India and the UK will launch a project to create a solar array connecting countries in different parts of the world during the upcoming UN climate talks in Glasgow, Scotland.
Although solar power becomes cheaper than dirtier alternatives, countries cannot rely on it at night and must fall back on fossil fuels which produce greenhouse gases that heat the earth. This is particularly the case in countries like India, where demand for electricity is exploding.
The new project is based on the idea that the sun always shines in one part of the world, and the project aims to create a global grid that will transfer solar energy from one place to another, said Ajay Mathur, managing director. of the International Solar Alliance.
“For example, when it is dark in East Asia, it is still bright in India … If there was a cable between India and East Asia, this solar electricity could be supplied. to East Asia, ”he said.
The idea of a grid covering regions is not new, but it is the first attempt to create a global network. Some experts see the project as India’s counterweight to China’s Belt and Road infrastructure initiative.
Mathur said estimates show that over the next three years solar power will become as cheap as power produced from fossil fuels, making it easier to build new solar power plants and storage facilities. But even then, countries with different priorities will have to come to complex agreements.
The project aims to start with a “coalition of the willing,” as two countries that would mutually benefit from the transfer of solar electricity, he said. These countries would then have to decide how they want the interconnection to work and what rules would regulate it.
“The number of volunteer countries will continue to increase over time as costs decrease and certainties become higher,” he said.

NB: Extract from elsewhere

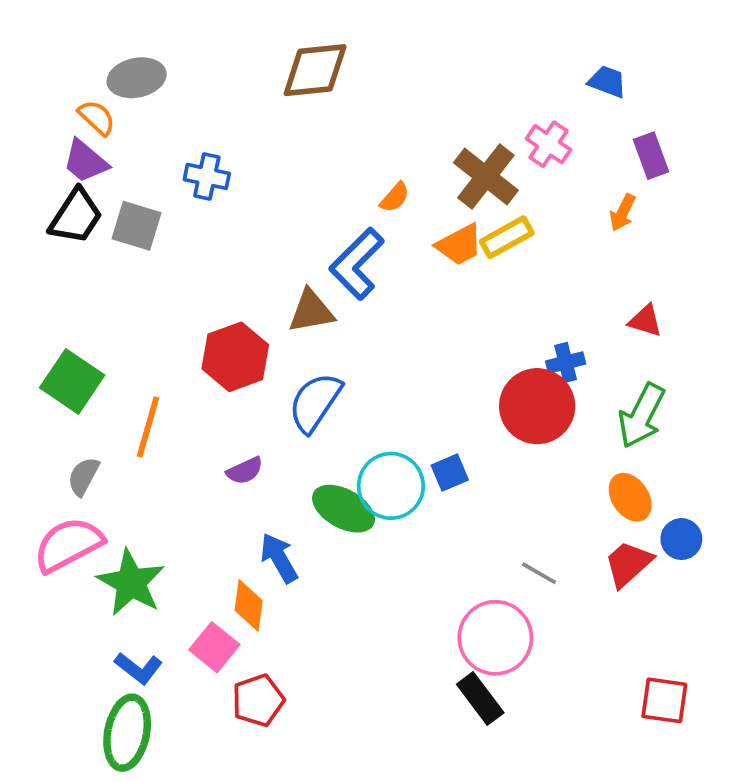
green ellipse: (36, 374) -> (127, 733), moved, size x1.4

Mathur said investors need to be assured that their investment is safe and that they can earn a positive return, while ensuring that the cost of the electricity produced will be affordable.
The International Solar Alliance was hoping to strike a deal with a new group called the Global Energy Alliance, which includes philanthropic and multilateral organizations like the World Bank, to create a $ 10 billion fund for the project and help mitigate risks, has he declared.

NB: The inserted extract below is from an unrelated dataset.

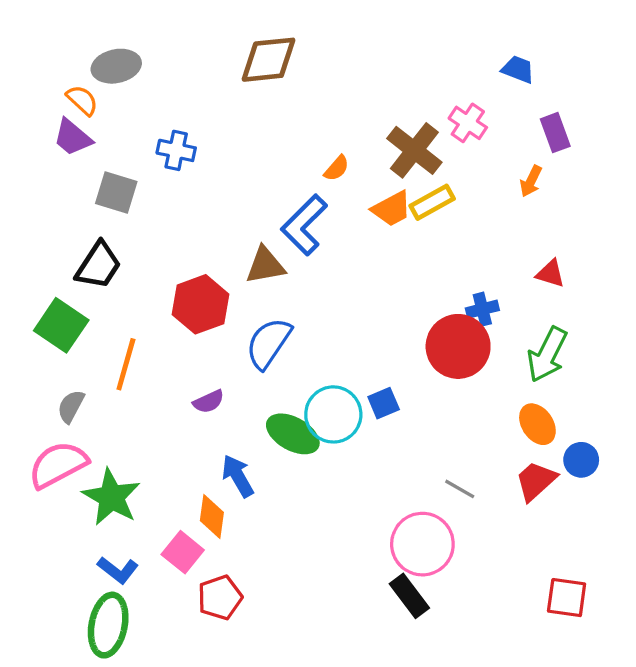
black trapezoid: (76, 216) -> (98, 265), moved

“So we create the projects, we bring them to them and they help … make these projects safe enough to attract investment from international organizations,” he said.
Another potential challenge is whether the path between two countries is impassable, for example if the countries are not stable. In other cases, a longer cable or one passing under the ocean would be necessary. Any of these factors could dramatically increase costs.
Even with a “fairly aggressive” schedule, Mathur said the first projects linking different regional networks would still take “a year”, as countries must first be convinced of the concept and then work together to determine how best to develop the concept. ‘interconnection.